## Data records
——————

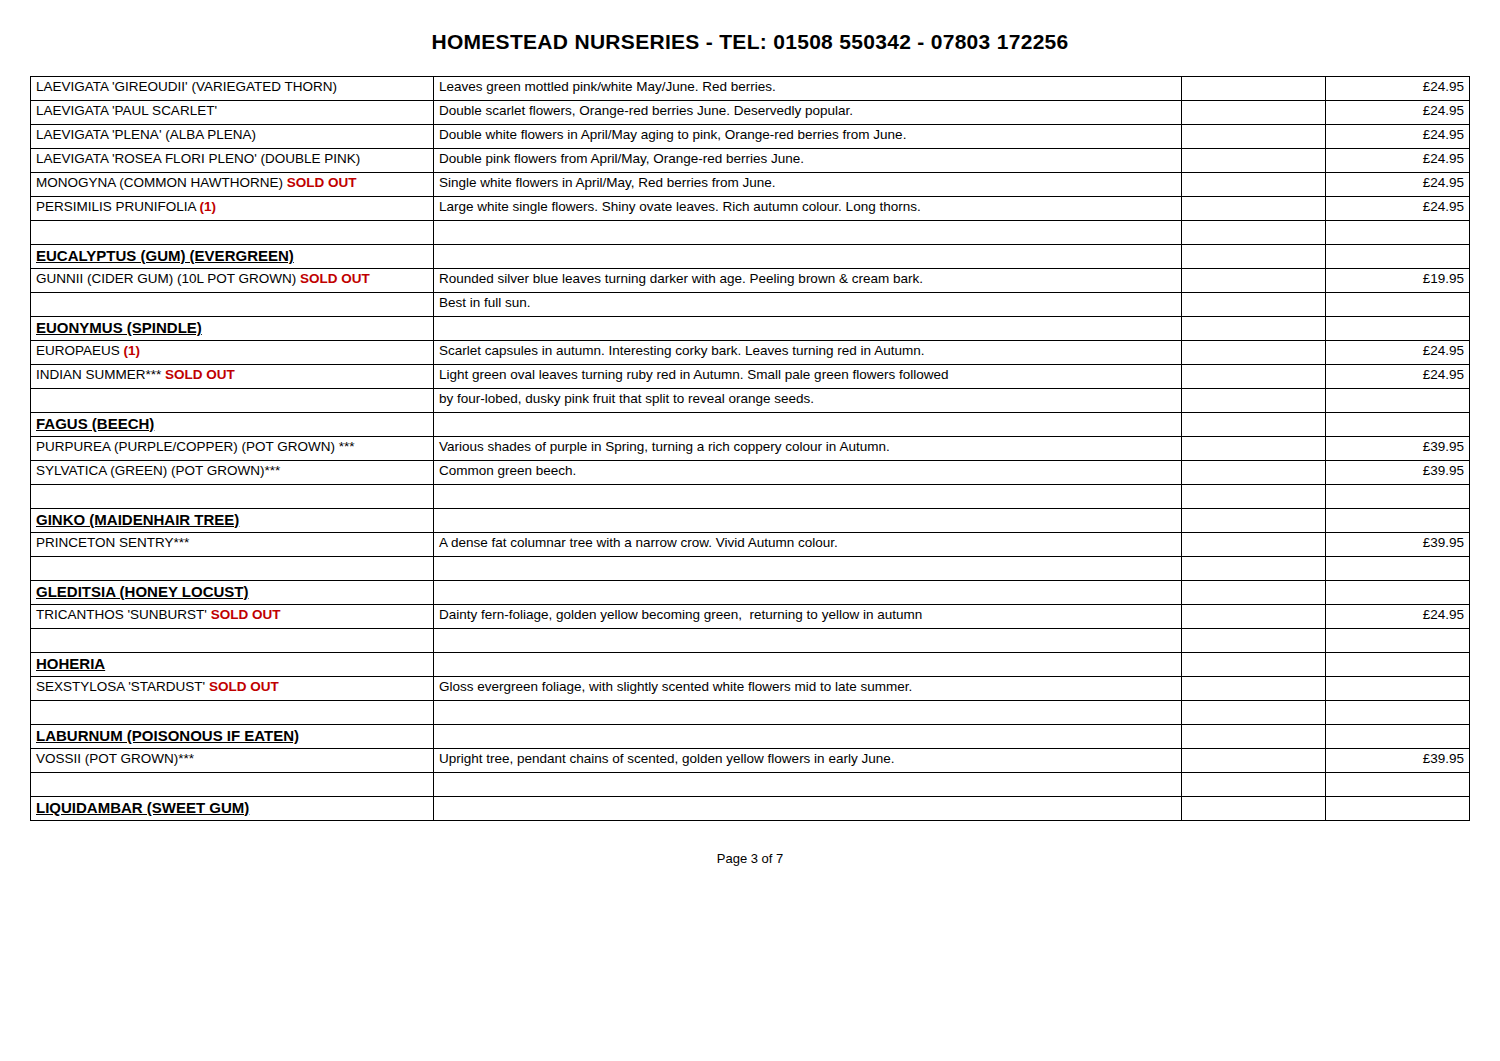HOMESTEAD NURSERIES - TEL: 01508 550342 - 07803 172256
| LAEVIGATA 'GIREOUDII' (VARIEGATED THORN) | Leaves green mottled pink/white May/June. Red berries. | | £24.95 |
| LAEVIGATA 'PAUL SCARLET' | Double scarlet flowers, Orange-red berries June. Deservedly popular. | | £24.95 |
| LAEVIGATA 'PLENA' (ALBA PLENA) | Double white flowers in April/May aging to pink, Orange-red berries from June. | | £24.95 |
| LAEVIGATA 'ROSEA FLORI PLENO' (DOUBLE PINK) | Double pink flowers from April/May, Orange-red berries June. | | £24.95 |
| MONOGYNA (COMMON HAWTHORNE) SOLD OUT | Single white flowers in April/May, Red berries from June. | | £24.95 |
| PERSIMILIS PRUNIFOLIA (1) | Large white single flowers. Shiny ovate leaves. Rich autumn colour. Long thorns. | | £24.95 |
| EUCALYPTUS (GUM) (EVERGREEN) | | | |
| GUNNII (CIDER GUM) (10L POT GROWN) SOLD OUT | Rounded silver blue leaves turning darker with age. Peeling brown & cream bark. | | £19.95 |
| | Best in full sun. | | |
| EUONYMUS (SPINDLE) | | | |
| EUROPAEUS (1) | Scarlet capsules in autumn. Interesting corky bark. Leaves turning red in Autumn. | | £24.95 |
| INDIAN SUMMER*** SOLD OUT | Light green oval leaves turning ruby red in Autumn. Small pale green flowers followed | | £24.95 |
| | by four-lobed, dusky pink fruit that split to reveal orange seeds. | | |
| FAGUS (BEECH) | | | |
| PURPUREA (PURPLE/COPPER) (POT GROWN) *** | Various shades of purple in Spring, turning a rich coppery colour in Autumn. | | £39.95 |
| SYLVATICA (GREEN) (POT GROWN)*** | Common green beech. | | £39.95 |
| GINKO (MAIDENHAIR TREE) | | | |
| PRINCETON SENTRY*** | A dense fat columnar tree with a narrow crow. Vivid Autumn colour. | | £39.95 |
| GLEDITSIA (HONEY LOCUST) | | | |
| TRICANTHOS 'SUNBURST' SOLD OUT | Dainty fern-foliage, golden yellow becoming green, returning to yellow in autumn | | £24.95 |
| HOHERIA | | | |
| SEXSTYLOSA 'STARDUST' SOLD OUT | Gloss evergreen foliage, with slightly scented white flowers mid to late summer. | | |
| LABURNUM (POISONOUS IF EATEN) | | | |
| VOSSII (POT GROWN)*** | Upright tree, pendant chains of scented, golden yellow flowers in early June. | | £39.95 |
| LIQUIDAMBAR (SWEET GUM) | | | |
Page 3 of 7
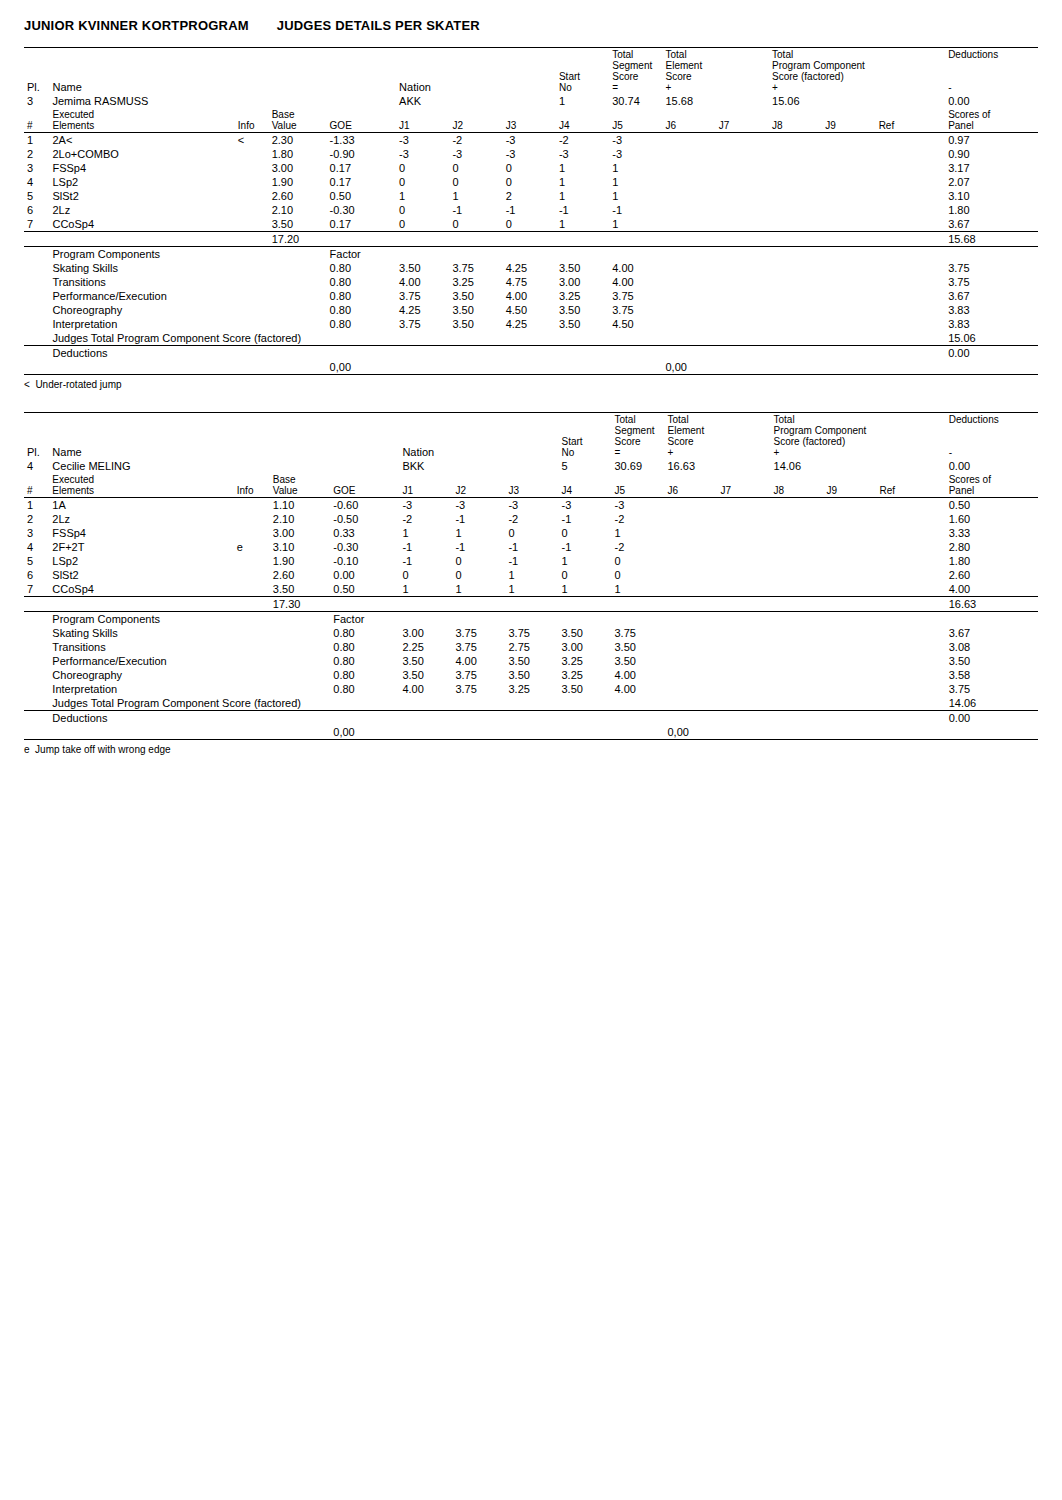JUNIOR KVINNER KORTPROGRAM JUDGES DETAILS PER SKATER
| Pl. | Name | Nation | Start No | Total Segment Score = | Total Element Score + | Total Program Component Score (factored) + | Deductions - |
| 3 | Jemima RASMUSS | AKK | 1 | 30.74 | 15.68 | 15.06 | 0.00 |
| # | Executed Elements | Info | Base Value | GOE | J1 | J2 | J3 | J4 | J5 | J6 | J7 | J8 | J9 | Ref | Scores of Panel |
| 1 | 2A< | < | 2.30 | -1.33 | -3 | -2 | -3 | -2 | -3 | | | | | | 0.97 |
| 2 | 2Lo+COMBO | | 1.80 | -0.90 | -3 | -3 | -3 | -3 | -3 | | | | | | 0.90 |
| 3 | FSSp4 | | 3.00 | 0.17 | 0 | 0 | 0 | 1 | 1 | | | | | | 3.17 |
| 4 | LSp2 | | 1.90 | 0.17 | 0 | 0 | 0 | 1 | 1 | | | | | | 2.07 |
| 5 | SlSt2 | | 2.60 | 0.50 | 1 | 1 | 2 | 1 | 1 | | | | | | 3.10 |
| 6 | 2Lz | | 2.10 | -0.30 | 0 | -1 | -1 | -1 | -1 | | | | | | 1.80 |
| 7 | CCoSp4 | | 3.50 | 0.17 | 0 | 0 | 0 | 1 | 1 | | | | | | 3.67 |
| | | | 17.20 | | | 15.68 |
| | Program Components | Factor | |
| | Skating Skills | 0.80 | 3.50 | 3.75 | 4.25 | 3.50 | 4.00 | | | | | | 3.75 |
| | Transitions | 0.80 | 4.00 | 3.25 | 4.75 | 3.00 | 4.00 | | | | | | 3.75 |
| | Performance/Execution | 0.80 | 3.75 | 3.50 | 4.00 | 3.25 | 3.75 | | | | | | 3.67 |
| | Choreography | 0.80 | 4.25 | 3.50 | 4.50 | 3.50 | 3.75 | | | | | | 3.83 |
| | Interpretation | 0.80 | 3.75 | 3.50 | 4.25 | 3.50 | 4.50 | | | | | | 3.83 |
| | Judges Total Program Component Score (factored) | | 15.06 |
| | Deductions | | 0.00 |
| | | 0,00 | | 0,00 | |
< Under-rotated jump
| Pl. | Name | Nation | Start No | Total Segment Score = | Total Element Score + | Total Program Component Score (factored) + | Deductions - |
| 4 | Cecilie MELING | BKK | 5 | 30.69 | 16.63 | 14.06 | 0.00 |
| # | Executed Elements | Info | Base Value | GOE | J1 | J2 | J3 | J4 | J5 | J6 | J7 | J8 | J9 | Ref | Scores of Panel |
| 1 | 1A | | 1.10 | -0.60 | -3 | -3 | -3 | -3 | -3 | | | | | | 0.50 |
| 2 | 2Lz | | 2.10 | -0.50 | -2 | -1 | -2 | -1 | -2 | | | | | | 1.60 |
| 3 | FSSp4 | | 3.00 | 0.33 | 1 | 1 | 0 | 0 | 1 | | | | | | 3.33 |
| 4 | 2F+2T | e | 3.10 | -0.30 | -1 | -1 | -1 | -1 | -2 | | | | | | 2.80 |
| 5 | LSp2 | | 1.90 | -0.10 | -1 | 0 | -1 | 1 | 0 | | | | | | 1.80 |
| 6 | SlSt2 | | 2.60 | 0.00 | 0 | 0 | 1 | 0 | 0 | | | | | | 2.60 |
| 7 | CCoSp4 | | 3.50 | 0.50 | 1 | 1 | 1 | 1 | 1 | | | | | | 4.00 |
| | | | 17.30 | | | 16.63 |
| | Program Components | Factor | |
| | Skating Skills | 0.80 | 3.00 | 3.75 | 3.75 | 3.50 | 3.75 | | | | | | 3.67 |
| | Transitions | 0.80 | 2.25 | 3.75 | 2.75 | 3.00 | 3.50 | | | | | | 3.08 |
| | Performance/Execution | 0.80 | 3.50 | 4.00 | 3.50 | 3.25 | 3.50 | | | | | | 3.50 |
| | Choreography | 0.80 | 3.50 | 3.75 | 3.50 | 3.25 | 4.00 | | | | | | 3.58 |
| | Interpretation | 0.80 | 4.00 | 3.75 | 3.25 | 3.50 | 4.00 | | | | | | 3.75 |
| | Judges Total Program Component Score (factored) | | 14.06 |
| | Deductions | | 0.00 |
| | | 0,00 | | 0,00 | |
e Jump take off with wrong edge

——————

## Required work
Can you repeat, word for word, every line above from the one containing "0.80 | 4.25" down to the one containing "3.00 | 0.33", including both?

## Final answer
| | Choreography | 0.80 | 4.25 | 3.50 | 4.50 | 3.50 | 3.75 | | | | | | 3.83 |
| | Interpretation | 0.80 | 3.75 | 3.50 | 4.25 | 3.50 | 4.50 | | | | | | 3.83 |
| | Judges Total Program Component Score (factored) | | 15.06 |
| | Deductions | | 0.00 |
| | | 0,00 | | 0,00 | |
< Under-rotated jump
| Pl. | Name | Nation | Start No | Total Segment Score = | Total Element Score + | Total Program Component Score (factored) + | Deductions - |
| 4 | Cecilie MELING | BKK | 5 | 30.69 | 16.63 | 14.06 | 0.00 |
| # | Executed Elements | Info | Base Value | GOE | J1 | J2 | J3 | J4 | J5 | J6 | J7 | J8 | J9 | Ref | Scores of Panel |
| 1 | 1A | | 1.10 | -0.60 | -3 | -3 | -3 | -3 | -3 | | | | | | 0.50 |
| 2 | 2Lz | | 2.10 | -0.50 | -2 | -1 | -2 | -1 | -2 | | | | | | 1.60 |
| 3 | FSSp4 | | 3.00 | 0.33 | 1 | 1 | 0 | 0 | 1 | | | | | | 3.33 |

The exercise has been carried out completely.